The decision also reflects a profound change within the court and the Republican Party.

When court handed down the Roe v. Wade ruling in 1973 and voided the abortion bans that were in effect in nearly all the states, the 7-2 majority included five Republican appointees. In 1992, when a divided court upheld the right to abortion, the five justices in the majority were Republican appointees.

But in recent decades, Republican presidents promised to select new justices who would overturn Roe v. Wade.

With the help of Senate Republican leader Mitch McConnell, President Trump appointed three new justices who made the difference. The death of Justice Ruth Bader Ginsburg in September of 2020 cleared the way for McConnell and his Republican majority to confirm Justice Amy Coney Barrett a week before Trump was defeated in the November election. Her vote proved crucial to the outcome.

It is rare for the court to make such an abrupt turn so quickly and on such a great constitutional question. The prospect for a major change on abortion first became apparent in the summer of 2018.

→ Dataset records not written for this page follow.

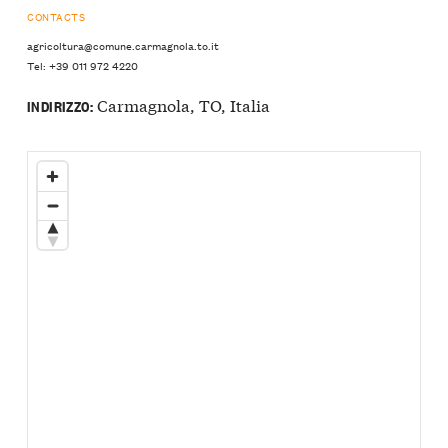
CONTACTS
agricoltura@comune.carmagnola.to.it
Tel: +39 011 972 4220
Carmagnola, TO, Italia
INDIRIZZO: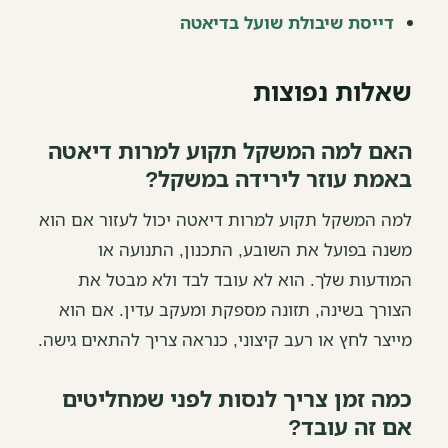
דייסת שיבולת שועל בדיאטה
שאלות נפוצות
האם למה המשקל תקוע למרות דיאטה
באמת עוזר לירידה במשקל?
למה המשקל תקוע למרות דיאטה יכול לעזור אם הוא
משנה בפועל את השובע, התכנון, התנועה או
המודעות שלך. הוא לא עובד לבד ולא מבטל את
הצורך בשינה, תזונה מספקת ומעקב עדין. אם הוא
מייצר לחץ או רעב קיצוני, כנראה צריך להתאים גישה.
כמה זמן צריך לנסות לפני שמחליטים
אם זה עובד?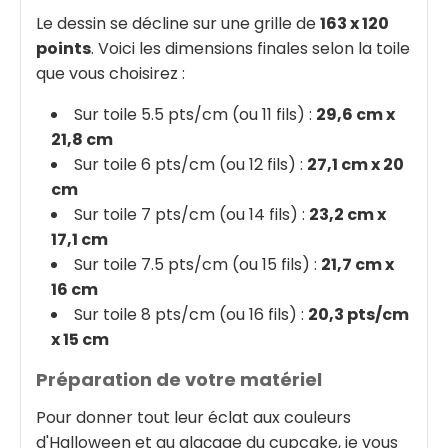
Le dessin se décline sur une grille de
163 x 120
points
. Voici les dimensions finales selon la toile
que vous choisirez :
Sur toile 5.5 pts/cm (ou 11 fils) :
29,6 cm x
21,8 cm
Sur toile 6 pts/cm (ou 12 fils) :
27,1 cm x 20
cm
Sur toile 7 pts/cm (ou 14 fils) :
23,2 cm x
17,1 cm
Sur toile 7.5 pts/cm (ou 15 fils) :
21,7 cm x
16 cm
Sur toile 8 pts/cm (ou 16 fils) :
20,3 pts/cm
x 15 cm
Préparation de votre matériel
Pour donner tout leur éclat aux couleurs
d'Halloween et au glaçage du cupcake, je vous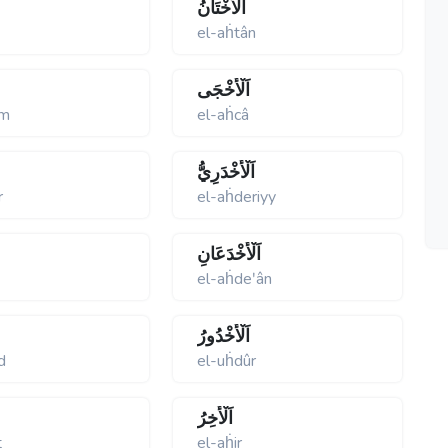
اَلْأَخْتَانُ
el-aḣtân
اَلْأَخْجَى
em
el-aḣcâ
اَلْأَخْدَرِيُّ
r
el-aḣderiyy
اَلْأَخْدَعَانِ
ʹ
el-aḣdeʹân
اَلْأُخْدُورُ
d
el-uḣdûr
اَلْأَخِرُ
t
el-aḣir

Justice Anthony M. Kennedy, a likely swing vote on abortion, announced his retirement at age 82, clearing the way for Trump to appoint Kennedy’s former clerk, Judge Brett M. Kavanaugh. After a fierce fight in the Senate, Kavanaugh was confirmed on a party-line vote.

Republican state attorneys saw an opening to change the law. In June 2020, Mississippi’s Attorney General Lynn Fitch urged the court to review a proposed state law that limited abortions to 15 weeks of a pregnancy.

The justices were set to consider the appeal in Dobbs v. Jackson Women’s Health Organization at their first conference of the new term on September 29, 2020. But on Sept. 18, Ginsburg, the court’s senior liberal, died after a long battle with cancer.

Four days later, the Mississippi appeal was “rescheduled” for a future conference and on May 17, 2021, they announced they would hear the case and decide “whether all pre-viability prohibitions on elective abortions were unconstitutional.”

When the high court heard arguments in December, only Chief Justice John G. Roberts Jr. focused on the 15-week limit, the question the court had agreed to decide.

The five on his right—Justices Thomas, Alito, Gorsuch, Kavanaugh and Barrett—were ready to go further and repeal the right to abortion.

As impactful as it was, the Roe ruling was always built on a shaky legal foundation that left it vulnerable to reversal. Even the liberal lion Ginsburg, before she joined the court, had complained the sweeping decision attempted to move the nation too far, too fast, and should have had a clearer grounding in the Constitution.